PROVIDED TEXT>
···

What NOT to do when considering priors.
Do NOT choose a prior that assigns 0 probability/density to possible values of the parameter regardless of how initially implausible the values are.
Do NOT base the prior on the observed data you will use to compute the posterior.
Do NOT feel like you have to find that one, perfect prior.
Do NOT worry too much about the prior!

13.1 Notes

13.1.1 Improper Beta(0, 0) prior

13.1.2 Prior distribution of odds

Simulate a value of \(\theta\) from the Beta(1, 1) prior distribution.
Compute the odds \(\phi = \theta / (1 - \theta)\).
Repeat many times and summarize the simulated \(\phi\) values to approximate the prior distribution of \(\phi\).

The distribution of \(\phi\) has an extremely long right tail, so the plot is clipped below.

theta = rbeta(10000, 1, 1)

odds = theta / (1 - theta)

···

(Entries taken from a collection)
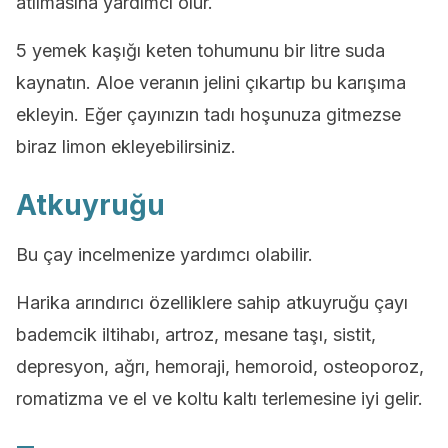
atılmasına yardımcı olur.
5 yemek kaşığı keten tohumunu bir litre suda
kaynatın. Aloe veranın jelini çıkartıp bu karışıma
ekleyin. Eğer çayınızın tadı hoşunuza gitmezse
biraz limon ekleyebilirsiniz.
Atkuyruğu
Bu çay incelmenize yardımcı olabilir.
Harika arındırıcı özelliklere sahip atkuyruğu çayı
bademcik iltihabı, artroz, mesane taşı, sistit,
depresyon, ağrı, hemoraji, hemoroid, osteoporoz,
romatizma ve el ve koltu kaltı terlemesine iyi gelir.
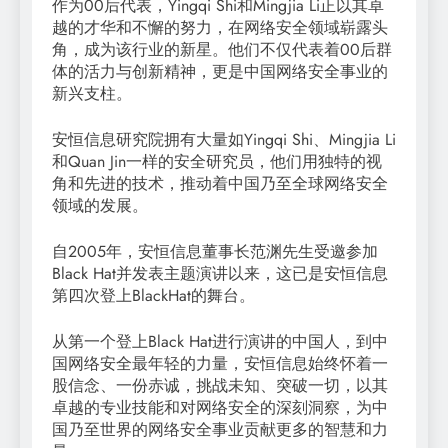
作为00后代表，Yingqi Shi和Mingjia Li正以其卓
越的才华和不懈的努力，在网络安全领域崭露头
角，成为该行业的新星。他们不仅代表着00后群
体的活力与创新精神，更是中国网络安全事业的
新兴支柱。
安恒信息研究院拥有大量如Yingqi Shi、Mingjia Li
和Quan Jin一样的安全研究员，他们用独特的视
角和先进的技术，推动着中国乃至全球网络安全
领域的发展。
自2005年，安恒信息董事长范渊先生受邀参加
Black Hat并发表主题演讲以来，这已是安恒信息
第四次登上BlackHat的舞台。
从第一个登上Black Hat进行演讲的中国人，到中
国网络安全最年轻的力量，安恒信息始终怀着一
股信念、一份赤诚，挑战未知、突破一切，以其
卓越的专业技能和对网络安全的深刻洞察，为中
国乃至世界的网络安全事业贡献更多的智慧和力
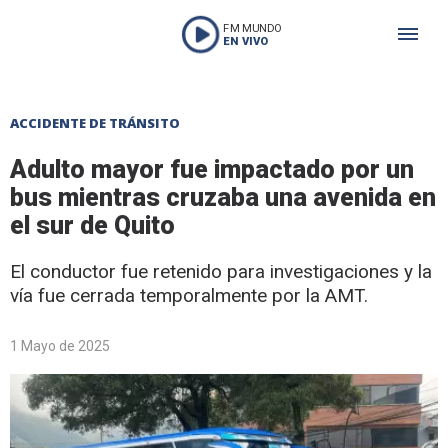
FM MUNDO
EN VIVO
ACCIDENTE DE TRÁNSITO
Adulto mayor fue impactado por un
bus mientras cruzaba una avenida en
el sur de Quito
El conductor fue retenido para investigaciones y la
vía fue cerrada temporalmente por la AMT.
1 Mayo de 2025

···

TASK INSTRUCTIONS>
A. Return the rows between the line holding "作为00后代表，Yingqi Shi和Mingjia Li正以其卓" and the end of the rows, inclusive, copied line for line without the picture markers.
B. Continue the notes on priors for a Beta model from the point where they stop.

ANSWER SET>
A.
作为00后代表，Yingqi Shi和Mingjia Li正以其卓
越的才华和不懈的努力，在网络安全领域崭露头
角，成为该行业的新星。他们不仅代表着00后群
体的活力与创新精神，更是中国网络安全事业的
新兴支柱。
安恒信息研究院拥有大量如Yingqi Shi、Mingjia Li
和Quan Jin一样的安全研究员，他们用独特的视
角和先进的技术，推动着中国乃至全球网络安全
领域的发展。
自2005年，安恒信息董事长范渊先生受邀参加
Black Hat并发表主题演讲以来，这已是安恒信息
第四次登上BlackHat的舞台。
从第一个登上Black Hat进行演讲的中国人，到中
国网络安全最年轻的力量，安恒信息始终怀着一
股信念、一份赤诚，挑战未知、突破一切，以其
卓越的专业技能和对网络安全的深刻洞察，为中
国乃至世界的网络安全事业贡献更多的智慧和力
FM MUNDO
EN VIVO
ACCIDENTE DE TRÁNSITO
Adulto mayor fue impactado por un
bus mientras cruzaba una avenida en
el sur de Quito
El conductor fue retenido para investigaciones y la
vía fue cerrada temporalmente por la AMT.
1 Mayo de 2025

B.
ggplot(data.frame(odds),
       aes(x = odds)) + 
  geom_histogram(aes(y = after_stat(density)),
                 bins = 100,
                 col = bayes_col["prior"],
                 fill = bayes_col["prior"]) +
  scale_x_continuous(limits = c(0, 30)) +
  labs(x = "phi")

13.1.3 Prior predictive distribution

n_rep = 10000

theta_sim = rbeta(n_rep, 1, 1)

y_sim = rbinom(n_rep, 100, theta_sim)

ggplot(data.frame(y_sim),
       aes(x = y_sim)) +
  geom_bar(aes(y = after_stat(prop)),
           col = bayes_col["posterior_predict"],
           fill = bayes_col["posterior_predict"],
           width = 0.1) +
  labs(x = "Number of successes",
       y = "Simulated relative frequency") +
  theme_bw()